┏━━

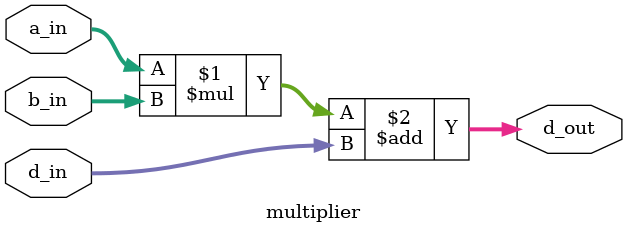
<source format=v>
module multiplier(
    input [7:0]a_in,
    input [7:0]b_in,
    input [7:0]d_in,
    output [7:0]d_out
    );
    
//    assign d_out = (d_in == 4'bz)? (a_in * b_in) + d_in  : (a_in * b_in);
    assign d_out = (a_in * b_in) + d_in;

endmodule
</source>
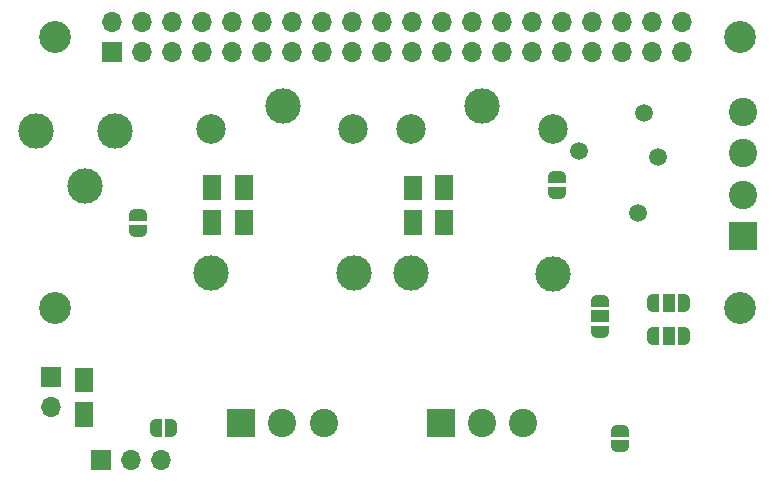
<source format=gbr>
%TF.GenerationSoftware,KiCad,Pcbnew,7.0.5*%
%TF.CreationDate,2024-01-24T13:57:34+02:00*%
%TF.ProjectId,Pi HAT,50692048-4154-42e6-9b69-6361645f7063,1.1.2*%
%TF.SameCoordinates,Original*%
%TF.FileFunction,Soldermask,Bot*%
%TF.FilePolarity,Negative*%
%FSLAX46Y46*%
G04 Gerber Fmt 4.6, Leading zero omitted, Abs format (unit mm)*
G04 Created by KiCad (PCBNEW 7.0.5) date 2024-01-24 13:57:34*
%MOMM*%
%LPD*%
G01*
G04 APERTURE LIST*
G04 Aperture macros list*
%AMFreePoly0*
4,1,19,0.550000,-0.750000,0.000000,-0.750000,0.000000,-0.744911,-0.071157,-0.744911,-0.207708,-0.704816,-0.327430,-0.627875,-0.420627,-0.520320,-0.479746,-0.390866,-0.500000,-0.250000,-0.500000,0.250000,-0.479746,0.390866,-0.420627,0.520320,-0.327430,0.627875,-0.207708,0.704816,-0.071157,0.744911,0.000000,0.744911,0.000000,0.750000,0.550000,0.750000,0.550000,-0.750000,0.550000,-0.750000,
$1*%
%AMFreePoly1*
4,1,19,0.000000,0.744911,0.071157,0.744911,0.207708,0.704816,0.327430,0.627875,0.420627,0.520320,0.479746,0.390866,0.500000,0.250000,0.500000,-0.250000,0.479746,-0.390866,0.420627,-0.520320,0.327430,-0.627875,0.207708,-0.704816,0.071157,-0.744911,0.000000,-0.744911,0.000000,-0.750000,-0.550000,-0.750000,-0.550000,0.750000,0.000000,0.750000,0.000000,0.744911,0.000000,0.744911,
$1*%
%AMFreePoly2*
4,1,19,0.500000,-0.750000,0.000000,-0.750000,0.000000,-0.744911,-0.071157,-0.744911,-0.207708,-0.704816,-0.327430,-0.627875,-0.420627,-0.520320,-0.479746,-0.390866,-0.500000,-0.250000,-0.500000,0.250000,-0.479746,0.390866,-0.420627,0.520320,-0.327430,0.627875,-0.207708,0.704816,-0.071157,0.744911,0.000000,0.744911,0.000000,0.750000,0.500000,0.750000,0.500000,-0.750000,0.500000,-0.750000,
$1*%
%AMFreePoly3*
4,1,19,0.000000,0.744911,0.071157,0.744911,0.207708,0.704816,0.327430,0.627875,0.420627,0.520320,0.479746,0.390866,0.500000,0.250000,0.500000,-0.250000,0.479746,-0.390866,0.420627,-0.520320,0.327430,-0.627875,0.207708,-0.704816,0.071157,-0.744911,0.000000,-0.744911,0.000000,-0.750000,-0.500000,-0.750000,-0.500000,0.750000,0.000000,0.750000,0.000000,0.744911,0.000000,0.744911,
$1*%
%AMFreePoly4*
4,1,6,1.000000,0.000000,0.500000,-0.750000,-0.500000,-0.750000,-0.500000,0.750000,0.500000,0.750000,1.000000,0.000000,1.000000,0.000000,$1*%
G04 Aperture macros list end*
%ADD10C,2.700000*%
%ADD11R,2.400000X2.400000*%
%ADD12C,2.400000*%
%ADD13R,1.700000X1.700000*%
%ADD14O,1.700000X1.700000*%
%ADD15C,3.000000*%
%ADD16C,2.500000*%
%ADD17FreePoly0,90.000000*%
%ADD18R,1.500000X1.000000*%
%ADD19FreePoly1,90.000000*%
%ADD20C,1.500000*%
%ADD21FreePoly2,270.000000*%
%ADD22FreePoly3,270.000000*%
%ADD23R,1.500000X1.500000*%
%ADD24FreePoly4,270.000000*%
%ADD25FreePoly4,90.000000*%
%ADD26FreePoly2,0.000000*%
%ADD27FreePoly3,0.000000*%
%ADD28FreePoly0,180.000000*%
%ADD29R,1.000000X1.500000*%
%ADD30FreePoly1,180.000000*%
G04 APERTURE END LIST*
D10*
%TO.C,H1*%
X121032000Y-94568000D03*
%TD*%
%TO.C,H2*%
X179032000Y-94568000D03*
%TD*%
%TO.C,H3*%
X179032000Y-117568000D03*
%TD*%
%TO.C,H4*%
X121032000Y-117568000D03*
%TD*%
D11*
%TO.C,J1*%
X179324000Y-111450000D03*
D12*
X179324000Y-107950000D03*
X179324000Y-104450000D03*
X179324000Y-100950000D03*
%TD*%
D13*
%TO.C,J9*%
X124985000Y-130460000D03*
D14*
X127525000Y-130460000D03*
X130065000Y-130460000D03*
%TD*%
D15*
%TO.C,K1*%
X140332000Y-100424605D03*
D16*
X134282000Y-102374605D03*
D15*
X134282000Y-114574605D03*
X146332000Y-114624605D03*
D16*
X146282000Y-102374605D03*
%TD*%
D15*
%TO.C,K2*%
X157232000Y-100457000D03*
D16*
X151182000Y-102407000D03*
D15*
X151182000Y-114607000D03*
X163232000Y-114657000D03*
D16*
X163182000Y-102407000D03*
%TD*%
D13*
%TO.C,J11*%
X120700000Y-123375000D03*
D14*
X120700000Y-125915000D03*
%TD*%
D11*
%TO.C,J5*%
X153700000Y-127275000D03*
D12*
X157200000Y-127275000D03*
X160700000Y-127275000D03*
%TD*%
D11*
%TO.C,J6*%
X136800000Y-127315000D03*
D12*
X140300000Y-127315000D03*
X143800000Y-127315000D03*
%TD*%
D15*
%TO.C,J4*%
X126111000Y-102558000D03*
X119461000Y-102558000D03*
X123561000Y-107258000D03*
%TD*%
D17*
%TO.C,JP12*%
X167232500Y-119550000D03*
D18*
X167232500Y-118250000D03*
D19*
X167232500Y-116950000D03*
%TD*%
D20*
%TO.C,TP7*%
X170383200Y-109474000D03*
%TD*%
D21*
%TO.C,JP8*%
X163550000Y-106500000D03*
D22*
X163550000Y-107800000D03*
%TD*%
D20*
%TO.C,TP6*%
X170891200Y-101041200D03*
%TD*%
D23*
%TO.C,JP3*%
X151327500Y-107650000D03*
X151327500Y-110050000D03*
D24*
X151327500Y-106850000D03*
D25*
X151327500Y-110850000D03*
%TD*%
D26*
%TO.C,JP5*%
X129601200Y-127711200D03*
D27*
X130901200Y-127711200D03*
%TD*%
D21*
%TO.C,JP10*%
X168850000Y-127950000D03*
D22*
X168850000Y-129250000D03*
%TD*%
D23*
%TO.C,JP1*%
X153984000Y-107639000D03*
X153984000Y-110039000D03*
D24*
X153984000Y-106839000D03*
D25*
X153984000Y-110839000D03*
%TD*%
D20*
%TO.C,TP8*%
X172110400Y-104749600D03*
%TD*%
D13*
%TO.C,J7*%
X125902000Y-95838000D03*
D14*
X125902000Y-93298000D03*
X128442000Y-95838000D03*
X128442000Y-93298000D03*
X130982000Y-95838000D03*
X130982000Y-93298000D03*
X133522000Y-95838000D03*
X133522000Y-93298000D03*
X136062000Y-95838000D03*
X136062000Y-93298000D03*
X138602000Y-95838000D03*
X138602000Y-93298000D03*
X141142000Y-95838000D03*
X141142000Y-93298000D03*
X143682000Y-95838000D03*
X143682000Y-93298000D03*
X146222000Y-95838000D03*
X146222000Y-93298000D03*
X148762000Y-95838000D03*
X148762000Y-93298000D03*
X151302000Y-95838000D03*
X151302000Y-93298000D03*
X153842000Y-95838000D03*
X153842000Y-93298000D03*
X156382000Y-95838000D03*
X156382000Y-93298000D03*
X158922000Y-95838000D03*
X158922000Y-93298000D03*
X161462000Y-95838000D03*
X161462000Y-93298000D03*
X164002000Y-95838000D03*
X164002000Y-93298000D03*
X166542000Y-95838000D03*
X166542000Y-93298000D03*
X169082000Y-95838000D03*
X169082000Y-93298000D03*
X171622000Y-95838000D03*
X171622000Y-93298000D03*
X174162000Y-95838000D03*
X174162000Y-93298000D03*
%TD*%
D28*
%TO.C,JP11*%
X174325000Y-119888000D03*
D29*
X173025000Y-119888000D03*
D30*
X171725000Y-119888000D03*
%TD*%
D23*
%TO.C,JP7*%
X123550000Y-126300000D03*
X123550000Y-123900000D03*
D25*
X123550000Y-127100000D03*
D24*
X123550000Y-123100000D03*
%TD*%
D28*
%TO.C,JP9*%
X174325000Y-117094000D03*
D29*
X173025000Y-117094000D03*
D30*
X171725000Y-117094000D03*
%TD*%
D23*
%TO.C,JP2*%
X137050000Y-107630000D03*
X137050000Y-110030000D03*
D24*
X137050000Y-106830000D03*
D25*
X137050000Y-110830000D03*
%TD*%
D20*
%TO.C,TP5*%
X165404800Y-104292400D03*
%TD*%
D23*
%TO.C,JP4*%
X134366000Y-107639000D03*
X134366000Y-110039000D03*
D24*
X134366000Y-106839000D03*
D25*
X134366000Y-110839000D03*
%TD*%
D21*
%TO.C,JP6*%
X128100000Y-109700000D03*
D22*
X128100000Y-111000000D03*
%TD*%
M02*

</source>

┗━━
┏━━

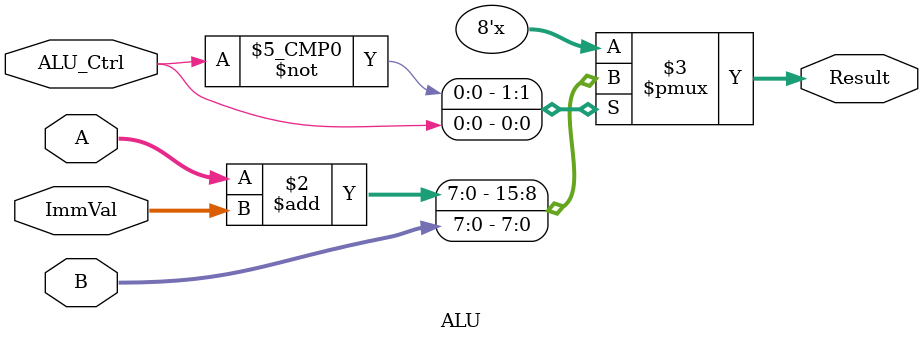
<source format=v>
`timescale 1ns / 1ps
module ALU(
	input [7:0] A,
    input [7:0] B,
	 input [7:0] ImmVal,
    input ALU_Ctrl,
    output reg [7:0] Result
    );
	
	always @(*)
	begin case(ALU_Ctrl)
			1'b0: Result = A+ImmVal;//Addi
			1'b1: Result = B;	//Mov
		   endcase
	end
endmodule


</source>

┗━━

> DIRECTIONS FOR THIS TASK: Would you please return every line in the listing where "assign" shows up?

> SOLUTION FOR THIS TASK:
//    assign d_out = (d_in == 4'bz)? (a_in * b_in) + d_in  : (a_in * b_in);
    assign d_out = (a_in * b_in) + d_in;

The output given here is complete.